I'm used to company non-denial denials that are meant to do PR damage control but don't answer the accusation at hand. Heins stands out for clarity that suggests something isn't right with the high-returns report. "Right in line with the industry" and "gross misreading of the data or a willful manipulation" are unambiguous statements and the latter likely to come back to BlackBerry if libelous. You don't publicly suggest or outright accuse a financial analyst firm of "willful manipulation" unless you're a fool or confident you're right.
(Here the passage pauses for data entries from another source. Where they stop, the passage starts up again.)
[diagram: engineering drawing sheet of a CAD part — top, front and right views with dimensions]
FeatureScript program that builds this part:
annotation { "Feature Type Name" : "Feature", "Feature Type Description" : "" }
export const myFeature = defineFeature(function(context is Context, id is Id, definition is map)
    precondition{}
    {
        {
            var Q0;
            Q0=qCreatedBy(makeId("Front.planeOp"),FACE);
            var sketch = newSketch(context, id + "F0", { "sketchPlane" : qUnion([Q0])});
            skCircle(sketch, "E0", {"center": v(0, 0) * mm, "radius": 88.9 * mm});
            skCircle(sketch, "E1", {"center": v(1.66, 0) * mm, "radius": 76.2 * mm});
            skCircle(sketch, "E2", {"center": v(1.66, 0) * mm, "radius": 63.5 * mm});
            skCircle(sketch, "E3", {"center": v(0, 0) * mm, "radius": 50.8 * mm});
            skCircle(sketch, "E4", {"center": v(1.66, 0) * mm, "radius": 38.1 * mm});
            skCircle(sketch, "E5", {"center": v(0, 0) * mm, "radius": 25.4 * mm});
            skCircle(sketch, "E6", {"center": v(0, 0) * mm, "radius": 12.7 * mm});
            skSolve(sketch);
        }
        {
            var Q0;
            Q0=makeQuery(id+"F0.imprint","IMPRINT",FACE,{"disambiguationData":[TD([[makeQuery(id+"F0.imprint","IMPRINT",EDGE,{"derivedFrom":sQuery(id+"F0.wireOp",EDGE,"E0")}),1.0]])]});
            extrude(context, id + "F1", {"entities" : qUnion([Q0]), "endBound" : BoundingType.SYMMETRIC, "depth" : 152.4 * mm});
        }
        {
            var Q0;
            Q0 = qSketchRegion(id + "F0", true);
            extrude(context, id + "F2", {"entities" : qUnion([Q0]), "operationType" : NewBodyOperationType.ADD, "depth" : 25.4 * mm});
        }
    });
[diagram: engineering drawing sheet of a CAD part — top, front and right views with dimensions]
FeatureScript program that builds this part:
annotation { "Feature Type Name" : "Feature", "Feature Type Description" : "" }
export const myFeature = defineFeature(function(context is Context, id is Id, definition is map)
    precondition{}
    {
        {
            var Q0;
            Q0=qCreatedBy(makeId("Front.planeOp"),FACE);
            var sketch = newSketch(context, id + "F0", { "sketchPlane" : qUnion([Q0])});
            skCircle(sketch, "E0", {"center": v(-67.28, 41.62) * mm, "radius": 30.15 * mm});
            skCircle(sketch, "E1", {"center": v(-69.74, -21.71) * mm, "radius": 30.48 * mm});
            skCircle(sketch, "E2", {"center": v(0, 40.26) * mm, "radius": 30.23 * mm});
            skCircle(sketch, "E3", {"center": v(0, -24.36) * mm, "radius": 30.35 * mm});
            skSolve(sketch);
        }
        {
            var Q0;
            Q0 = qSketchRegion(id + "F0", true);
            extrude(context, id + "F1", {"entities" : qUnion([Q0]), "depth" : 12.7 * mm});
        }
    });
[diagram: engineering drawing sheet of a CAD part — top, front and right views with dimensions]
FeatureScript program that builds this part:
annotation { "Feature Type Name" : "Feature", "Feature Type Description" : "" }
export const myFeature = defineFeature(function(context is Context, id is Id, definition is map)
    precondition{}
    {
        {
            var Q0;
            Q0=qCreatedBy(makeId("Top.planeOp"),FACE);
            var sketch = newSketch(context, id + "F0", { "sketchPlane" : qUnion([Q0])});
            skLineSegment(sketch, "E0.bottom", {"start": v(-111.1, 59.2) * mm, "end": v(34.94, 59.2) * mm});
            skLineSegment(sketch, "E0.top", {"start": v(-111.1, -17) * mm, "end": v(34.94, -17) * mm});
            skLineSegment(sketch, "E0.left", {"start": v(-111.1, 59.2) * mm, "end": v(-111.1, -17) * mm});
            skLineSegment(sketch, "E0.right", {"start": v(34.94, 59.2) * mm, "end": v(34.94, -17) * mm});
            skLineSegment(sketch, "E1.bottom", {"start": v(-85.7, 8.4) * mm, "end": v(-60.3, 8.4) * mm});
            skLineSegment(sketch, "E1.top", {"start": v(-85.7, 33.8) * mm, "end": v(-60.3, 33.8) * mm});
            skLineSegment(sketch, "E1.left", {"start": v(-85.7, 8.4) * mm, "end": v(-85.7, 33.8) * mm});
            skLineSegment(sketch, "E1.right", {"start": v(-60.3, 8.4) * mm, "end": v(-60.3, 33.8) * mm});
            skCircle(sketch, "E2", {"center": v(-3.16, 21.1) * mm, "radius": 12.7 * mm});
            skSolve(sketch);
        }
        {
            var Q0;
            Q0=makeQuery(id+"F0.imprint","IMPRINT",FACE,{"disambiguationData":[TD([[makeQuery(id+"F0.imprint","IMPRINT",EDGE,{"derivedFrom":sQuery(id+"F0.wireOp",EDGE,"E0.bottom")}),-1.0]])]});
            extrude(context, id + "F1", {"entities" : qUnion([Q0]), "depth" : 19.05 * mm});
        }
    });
"These materially false and misleading comments about device return rates in the United States harm BlackBerry and our shareholders, and we call upon the appropriate authorities in Canada and the United States to conduct an immediate investigation", Steve Zipperstein, BlackBerry chief legal officer, says. "Everyone is entitled to their opinion about the merits of the many competing products in the smartphone industry, but when false statements of material fact are deliberately purveyed for the purpose of influencing the markets a red line has been crossed".
Verizon sides with BlackBerry refuting high return rates.
Hidden Conflicts
One of my big gripes with financial or trade analysts is outright conflict of interest -- the kind journalists are ethically bound to avoid. Many analyst reports read as neutral assessments, but the companies in question also often are clients. In the case of Wall Streeters, the flipside could be true, where clients are competitors of companies they report about or investors in rivals. Some analysts publicly disclose corporate client lists, but most do not -- and no investment firm would expose its list of individual investors and where they place their money.
But that's a somewhat unfair assessment. BlackBerry has huge vested interest in disputing reports of high Z10 returns, so there's a different kind of conflict of interest. Sadly, trust no one, is a good journalist's motto.
Whenever there is any analyst report, rumor or leak about public company, my first question always is: "Who benefits?" That's absolutely the measure here. Who benefits from Detwiler Fenton's report. That's a question a formal SEC or OSC investigation could answer. How BlackBerry benefits from the aggressive response is obvious.
There are many reasons why BetaNews runs so few rumor stories or why I often qualify those that rely on analyst data. As journalists, we have a responsibility to not only report as accurately as possible but to be mindful the impact any story can have on publicly-traded companies like BlackBerry. We don't make editorial decisions based on whether or not X or Y story might hurt or help some company, but, rather, knowing such might be the case make extra diligence to be as accurate as possible based on what we know to be true at the time of writing. We have a responsibility to our readers and to those entities about which we write.
They make me Puke
I'm bloody sick of the "post first, get the facts right later" attitude that is so common across blogs and some news sites. The practice enables people that spread rumors or write false reports for the purpose of manipulating some company's share price. BlackBerry's gripe is with one analyst report, which may or may not prove to be true. But the dispute spotlights a much larger problem of stock manipulation that bloggers, journalists and other writers enable.
Just because so-and-so says something is true doesn't mean it is. Or worse that many people say something is true -- the latter is the echo chamber of falsehood so many blogs, news sites and social networks foster. The practice is worst when Blog A reports rumor B and sites C through Z re-report without ever confirming the veracity via independent sources.
Someone here lies. BlackBerry and Detwiler Fenton both can't be right about Z10 return rates. But that's another story.